While the governor has a long history of combating deficits and pursuing generally conservative policies, he's not above relying on new consumption taxes (some of which are particularly regressive) to help balance his budget proposals -- total spending in which has ballooned by 40 percent over his term in office, according to Ohio Watchdog. What has irked some of Kasich's conservative critics is his propensity to couch his government expansionism in explicitly religious terms, which some say is a deliberate effort to suggest that he's carrying out God's will by increasing government spending. Kasich routinely deploys faith-based arguments to defend his embrace of Obamacare's Medicaid expansion (he declined to set up a state exchange, and says he opposes the broader law), casting his decision as a fulfillment of the Biblical charge to help the poor. This framing side-steps unpleasant realities about the Medicaid expansion, which extends an over-burdened and empirically failing program to many more people, exacerbating pre-existing 'access shock' problems. Medicaid expansion is increasing so-called 'uncompensated care,' straining state budgets across the country, and sucking more people into government dependency. And by including less impoverished Americans in a faltering program designed to care for the indigent, Medicaid expanders are spreading limited resources even thinner, hurting the core group the program was originally erected to help. Is any of that truly "compassionate"? These are questions with which Kasich will be confronted in a competitive GOP primary.

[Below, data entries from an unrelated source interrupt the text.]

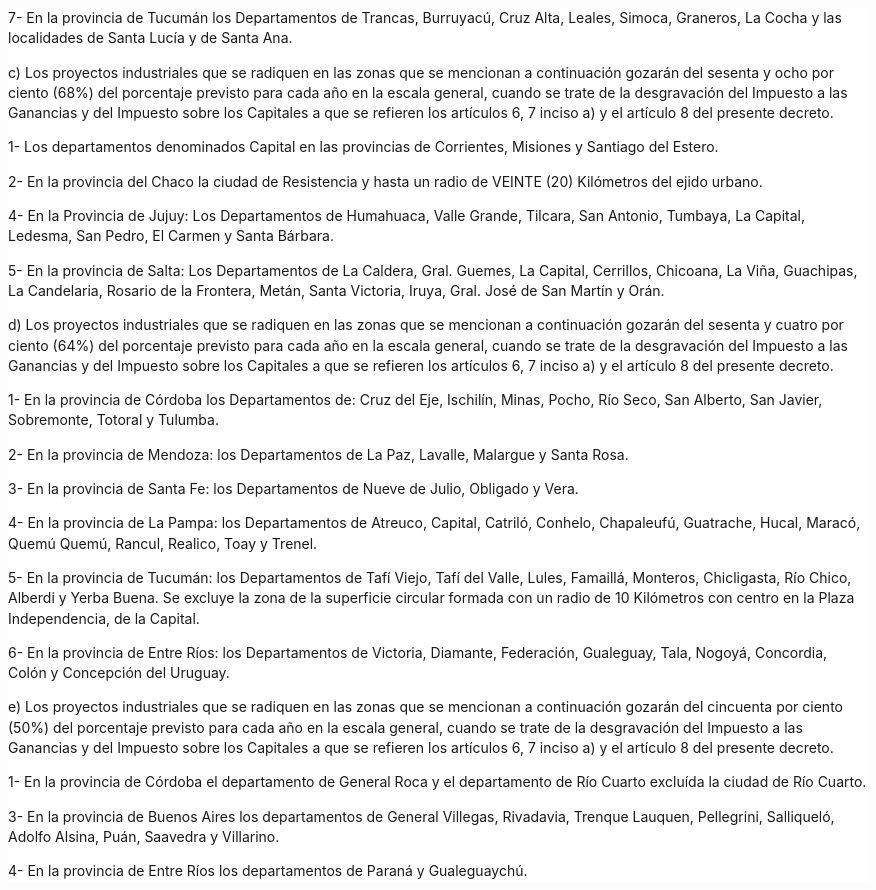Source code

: 7-  En  la  provincia  de  Tucumán  los Departamentos  de  Trancas, Burruyacú, Cruz Alta, Leales, Simoca,  Graneros,  La  Cocha  y  las localidades de Santa Lucía y de Santa Ana.

c)  Los  proyectos industriales que se radiquen en las zonas que se mencionan  a  continuación  gozarán  del  sesenta y ocho por ciento (68%) del porcentaje previsto para cada año  en  la escala general, cuando se trate de la desgravación del Impuesto a  las  Ganancias y del  Impuesto  sobre  los Capitales a que se refieren los artículos 6,  7  inciso  a)  y  el artículo  8  del  presente  decreto.

1-  Los departamentos denominados  Capital  en  las  provincias  de Corrientes, Misiones y Santiago del Estero.

2- En  la  provincia  del Chaco la ciudad de Resistencia y hasta un radio de VEINTE (20) Kilómetros del ejido urbano.

4- En la Provincia de Jujuy:  Los Departamentos de Humahuaca, Valle Grande, Tilcara, San Antonio, Tumbaya,  La  Capital,  Ledesma,  San Pedro, El Carmen y Santa Bárbara.

5-  En  la  provincia  de  Salta:  Los Departamentos de La Caldera, Gral. Guemes, La Capital, Cerrillos,  Chicoana, La Viña, Guachipas, La  Candelaria,  Rosario  de la Frontera,  Metán,  Santa  Victoria, Iruya, Gral. José de San Martín y Orán.

d)  Los  proyectos industriales que se radiquen en las zonas que se mencionan  a  continuación  gozarán del sesenta y cuatro por ciento (64%) del porcentaje previsto  para  cada año en la escala general, cuando se trate de la desgravación del  Impuesto  a las Ganancias y del  Impuesto sobre los Capitales a que se refieren  los  artículos 6,  7 inciso  a)  y  el  artículo  8  del  presente  decreto.

1- En  la  provincia de Córdoba los Departamentos de: Cruz del Eje, Ischilín,  Minas,   Pocho,  Río  Seco,  San  Alberto,  San  Javier, Sobremonte, Totoral y Tulumba.

2-  En  la provincia de  Mendoza:  los  Departamentos  de  La  Paz, Lavalle, Malargue y Santa Rosa.

3- En la  provincia  de  Santa  Fe:  los  Departamentos de Nueve de Julio, Obligado y Vera.

4-  En  la  provincia  de La Pampa: los Departamentos  de  Atreuco, Capital, Catriló, Conhelo,  Chapaleufú,  Guatrache,  Hucal, Maracó, Quemú Quemú, Rancul, Realico, Toay y Trenel.

5-  En  la  provincia de Tucumán: los Departamentos de Tafí  Viejo, Tafí del Valle,  Lules, Famaillá, Monteros, Chicligasta, Río Chico, Alberdi  y  Yerba Buena.  Se  excluye  la  zona  de  la  superficie circular formada  con  un  radio  de 10 Kilómetros con centro en la Plaza Independencia, de la Capital.

6- En la provincia de Entre Ríos: los  Departamentos  de  Victoria, Diamante,  Federación, Gualeguay, Tala, Nogoyá, Concordia, Colón  y Concepción del Uruguay.

e) Los proyectos  industriales  que se radiquen en las zonas que se mencionan a continuación gozarán  del  cincuenta  por  ciento (50%) del porcentaje previsto para cada año en la escala general,  cuando se  trate  de  la  desgravación  del Impuesto a las Ganancias y del Impuesto sobre los Capitales a que  se  refieren los artículos 6, 7 inciso a) y el artículo 8 del presente decreto.

1- En la provincia de Córdoba el departamento  de General Roca y el departamento de Río Cuarto excluída la ciudad de  Río  Cuarto.

3-  En  la  provincia de Buenos Aires los departamentos de  General Villegas,  Rivadavia,   Trenque  Lauquen,  Pellegrini,  Salliqueló, Adolfo Alsina, Puán, Saavedra y Villarino.

4- En la provincia de Entre  Ríos  los  departamentos  de  Paraná y Gualeguaychú.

I'll leave you with a logistical question for the Republican Party: In light of the ever-growing field of serious presidential hopefuls, how will the early primary debates work, exactly? Maybe I'm wrong, but I suspect a 14-podium spectacle would look like an excessive circus to many viewers, and would accomplish little. But if the RNC winnows down the eligible field by imposing various restrictions, might they run the risk of boxing out the only woman in the race, or the lone African-American, or one or more sitting governors/Senators, or 2012's runner-up? Read Allahpundit's post on these thorny questions and scroll down for a few potential solutions.
UPDATE: Is the party looking to cap the debate field somewhere "between nine and twelve"? If so, who gets left on the outside looking in, and how will that be determined?